__BRIEF__:
Please restate each entry that follows word for word.

____ DATASET

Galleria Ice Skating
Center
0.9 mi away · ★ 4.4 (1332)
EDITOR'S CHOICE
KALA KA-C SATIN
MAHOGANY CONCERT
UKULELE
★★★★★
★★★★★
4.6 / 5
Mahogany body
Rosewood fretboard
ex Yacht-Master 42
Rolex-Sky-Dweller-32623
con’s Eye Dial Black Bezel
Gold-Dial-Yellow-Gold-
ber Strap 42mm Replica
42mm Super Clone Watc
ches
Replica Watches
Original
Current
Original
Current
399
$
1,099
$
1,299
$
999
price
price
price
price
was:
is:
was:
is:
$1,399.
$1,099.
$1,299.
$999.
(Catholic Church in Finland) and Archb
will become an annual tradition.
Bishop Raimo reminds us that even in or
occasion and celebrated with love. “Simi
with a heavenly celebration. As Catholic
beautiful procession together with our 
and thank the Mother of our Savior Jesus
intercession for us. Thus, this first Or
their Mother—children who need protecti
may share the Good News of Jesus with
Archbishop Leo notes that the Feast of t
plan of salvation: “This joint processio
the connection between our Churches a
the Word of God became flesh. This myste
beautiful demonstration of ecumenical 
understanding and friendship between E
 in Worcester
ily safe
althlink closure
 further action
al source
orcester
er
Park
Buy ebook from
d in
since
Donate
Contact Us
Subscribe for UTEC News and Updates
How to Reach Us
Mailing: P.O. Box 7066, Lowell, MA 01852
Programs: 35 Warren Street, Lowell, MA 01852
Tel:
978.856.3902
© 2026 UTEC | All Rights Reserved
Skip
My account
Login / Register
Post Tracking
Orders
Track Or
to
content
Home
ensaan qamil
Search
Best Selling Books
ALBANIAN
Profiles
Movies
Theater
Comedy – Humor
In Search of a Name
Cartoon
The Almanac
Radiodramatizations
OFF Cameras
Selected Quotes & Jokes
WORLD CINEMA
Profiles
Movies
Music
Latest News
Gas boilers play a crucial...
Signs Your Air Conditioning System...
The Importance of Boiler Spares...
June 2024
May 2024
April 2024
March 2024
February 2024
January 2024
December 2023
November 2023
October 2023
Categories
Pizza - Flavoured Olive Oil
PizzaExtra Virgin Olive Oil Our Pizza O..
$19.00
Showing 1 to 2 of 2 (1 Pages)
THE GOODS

________

__EXERCISE RESPONSE__:
Galleria Ice Skating
Center
0.9 mi away · ★ 4.4 (1332)
EDITOR'S CHOICE
KALA KA-C SATIN
MAHOGANY CONCERT
UKULELE
★★★★★
★★★★★
4.6 / 5
Mahogany body
Rosewood fretboard
ex Yacht-Master 42
Rolex-Sky-Dweller-32623
con’s Eye Dial Black Bezel
Gold-Dial-Yellow-Gold-
ber Strap 42mm Replica
42mm Super Clone Watc
ches
Replica Watches
Original
Current
Original
Current
399
$
1,099
$
1,299
$
999
price
price
price
price
was:
is:
was:
is:
$1,399.
$1,099.
$1,299.
$999.
(Catholic Church in Finland) and Archb
will become an annual tradition.
Bishop Raimo reminds us that even in or
occasion and celebrated with love. “Simi
with a heavenly celebration. As Catholic
beautiful procession together with our 
and thank the Mother of our Savior Jesus
intercession for us. Thus, this first Or
their Mother—children who need protecti
may share the Good News of Jesus with
Archbishop Leo notes that the Feast of t
plan of salvation: “This joint processio
the connection between our Churches a
the Word of God became flesh. This myste
beautiful demonstration of ecumenical 
understanding and friendship between E
 in Worcester
ily safe
althlink closure
 further action
al source
orcester
er
Park
Buy ebook from
d in
since
Donate
Contact Us
Subscribe for UTEC News and Updates
How to Reach Us
Mailing: P.O. Box 7066, Lowell, MA 01852
Programs: 35 Warren Street, Lowell, MA 01852
Tel:
978.856.3902
© 2026 UTEC | All Rights Reserved
Skip
My account
Login / Register
Post Tracking
Orders
Track Or
to
content
Home
ensaan qamil
Search
Best Selling Books
ALBANIAN
Profiles
Movies
Theater
Comedy – Humor
In Search of a Name
Cartoon
The Almanac
Radiodramatizations
OFF Cameras
Selected Quotes & Jokes
WORLD CINEMA
Profiles
Movies
Music
Latest News
Gas boilers play a crucial...
Signs Your Air Conditioning System...
The Importance of Boiler Spares...
June 2024
May 2024
April 2024
March 2024
February 2024
January 2024
December 2023
November 2023
October 2023
Categories
Pizza - Flavoured Olive Oil
PizzaExtra Virgin Olive Oil Our Pizza O..
$19.00
Showing 1 to 2 of 2 (1 Pages)
THE GOODS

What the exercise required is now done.